• Geciteerde passage:
┌──

Het is, in verband met deze vooruitzetting, wellicht niet ongewenscht, ter-loops na te gaan, in welke omstandigheden het drama ontstond. Em. de Bom vertelt hoe het stuk langzaam groeide te Davos, in het Zwitsersche hoogland, waar Hegenscheidt, genezing zocht en vond voor de borstziekte, die plots zijn dagen was komen bedreigen -- een omstandigheid, die niet enkel de weekheid, welke bijwijlen een zekere graciele gratie aan de schepping leent, verklaart, doch ook begrijpelijk maakt, waarom een stille melancholische grondtoon de rijke melodie der verzen omlamfert...

* * *

Verwey en Kloos, en na hen vele kleintjes uit de bent der literaire critici, hebben zich nimmer aangesloten bij de niet zeldzame Vlaamsche bewonderaars van « Starkadd »....

Er is Vlaamsche schoonheid en Vlaamsche kunst, die men in 't Noorden wel nooit zal begrijpen. Wij, Vlamingen, kunnen -- gelukkig -- af en toe nog eens afstand doen van de critische nuchterheid, door studie en overweging verworven, om enkel te genieten en te bewonderen !

In 1900, toen « Starkadd » te Amsterdam werd gespeeld, was de bijval eerder gering. Een slechte rolverdeeling kan als de oorzaak van deze mislukking beschouwd worden. Louis Bouwmeester was -- volgens de kronieken van dien tijd niet erg op dreef in de titelrol, die hem -- den toen zestigjarige -- toch niet zal gepast hebben. Rooyaards moest Froth vertolken en Mevr. Mann-Bouwmeester speelde voor Hilde...

* * *

Wie « Starkadd » op het tooneel verwezenlijkt ziet, merkt onmiddellijk hoe scherp de strijd is, welke daar gevoerd wordt tusschen lyrisme en dramatiek. De verdieping der karakters blijkt verkregen door zelfontleding, welke meer dan eens den vorm eener alleenspraak aanneemt, die niet enkel den modern-voelenden acteur in het nauw brengt, doch vooral den toeschouwer als onnatuurlijk voorkomt. Het dynamische element, dat in een drama toch overheerschend zijn moet, schijnt vooral uiterlijk te zijn. Van het reageeren der karakters op elkaar en van den strijd in het innerlijk zijner schepselen gevoerd, heeft de dichter geen partij getrokken om dit dynamische element te versterken. Waar hij scherp ontleedt komt er als een stilstand in de actie -- een stilstand die peinzen doet aan hetgeen in een opera gebeurt, wanneer de held of de heldin al hun harteleed in een aria uitdrukken.

└──

• Jouw opdracht:
1) Beantwoord deze vragen over de passage over Starkadd:
(a) Waar groeide het stuk volgens Em. de Bom?
(b) In welk jaar werd « Starkadd » te Amsterdam gespeeld?
(c) Wie moest Froth vertolken?
2) Werk de regels van de lijst bij vanaf de regel met "# TODO List" tot en met het einde van de lijst: vervang "Performance Benchmarks" door "Load Benchmarks" en laat al het andere ongewijzigd.

(Brontekst van opgemaakte documenten)
┌──

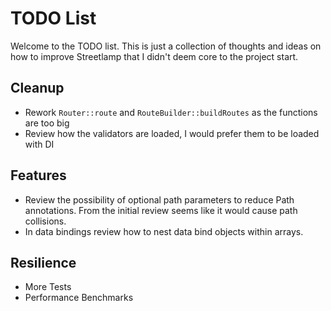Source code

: # TODO List

Welcome to the TODO list. This is just a collection of thoughts and ideas on how to improve Streetlamp that I didn't deem core to the project start.

## Cleanup
- Rework `Router::route` and `RouteBuilder::buildRoutes` as the functions are too big
- Review how the validators are loaded, I would prefer them to be loaded with DI

## Features
- Review the possibility of optional path parameters to reduce Path annotations. From the initial review seems like it would cause path collisions. 
- In data bindings review how to nest data bind objects within arrays.

## Resilience 
- More Tests
- Performance Benchmarks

└──

• Antwoorden:
1)
(a) Te Davos, in het Zwitsersche hoogland.
(b) In 1900.
(c) Rooyaards.

2)
: # TODO List

Welcome to the TODO list. This is just a collection of thoughts and ideas on how to improve Streetlamp that I didn't deem core to the project start.

## Cleanup
- Rework `Router::route` and `RouteBuilder::buildRoutes` as the functions are too big
- Review how the validators are loaded, I would prefer them to be loaded with DI

## Features
- Review the possibility of optional path parameters to reduce Path annotations. From the initial review seems like it would cause path collisions. 
- In data bindings review how to nest data bind objects within arrays.

## Resilience 
- More Tests
- Load Benchmarks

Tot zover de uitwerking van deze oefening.